Camera-Based Whiteboard Reading for Understanding Mind Maps

Szil{\'a}rd Vajda, Thomas Pl{\"o}tz and Gernot A. Fink
Int. Journal of Pattern Recognition and Artificial Intelligence, 29(3), 2015.

BibTeX

Abstract

Mind maps, i.e., the spatial organization of ideas and concepts around a central topic and the visualization of their relations, represent a very powerful and thus popular means to support creative thinking and problem solving processes. Typically created on traditional whiteboards, they represent an important technique for collaborative brainstorming sessions. We describe a camera-based system to analyze hand-drawn mind maps written on a whiteboard.
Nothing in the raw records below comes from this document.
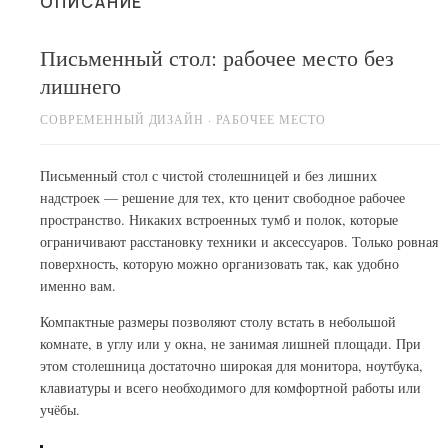
ОПИСАНИЕ
Столы и стулья
Письменный стол: рабочее место без
Шкафы и стеллажи
Пос
лишнего
Комоды и тумбы
СОВРЕМЕННЫЙ ДИЗАЙН · РАБОЧЕЕ МЕСТО
Вешалки и обувницы
Гарнитуры
Письменный стол с чистой столешницей и без лишних
надстроек — решение для тех, кто ценит свободное рабочее
пространство. Никаких встроенных тумб и полок, которые
ограничивают расстановку техники и аксессуаров. Только ровная
поверхность, которую можно организовать так, как удобно
именно вам.
Компактные размеры позволяют столу встать в небольшой
комнате, в углу или у окна, не занимая лишней площади. При
этом столешница достаточно широкая для монитора, ноутбука,
клавиатуры и всего необходимого для комфортной работы или
учёбы.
The goal of the presented system is to produce digital representations of such mind maps, which would enable digital asset management, i.e., storage and retrieval of manually created documents. Our system is based on image acquisition by means of a camera followed by the segmentation of the particular whiteboard image focusing on the extraction of written context, i.e., the ideas captured by the mind map. The spatial arrangement of these ideas is recovered using layout analysis based on unsupervised clustering, which results in graph representations of mind maps. Finally, handwriting recognition derives textual transcripts of the ideas captured by the mind map. We demonstrate the capabilities of our mind map reading system by means of an experimental evaluation, where we analyze images of mind maps that have been drawn on whiteboards, without any further constraints other than the underlying topic. In addition to the promising recognition results, we also discuss training strategies, which effectively allow for system bootstrapping using out-of-domain sample data. The latter is important when addressing creative thinking processes where domain-related training data are difficult to obtain as they focus on novelty by definition.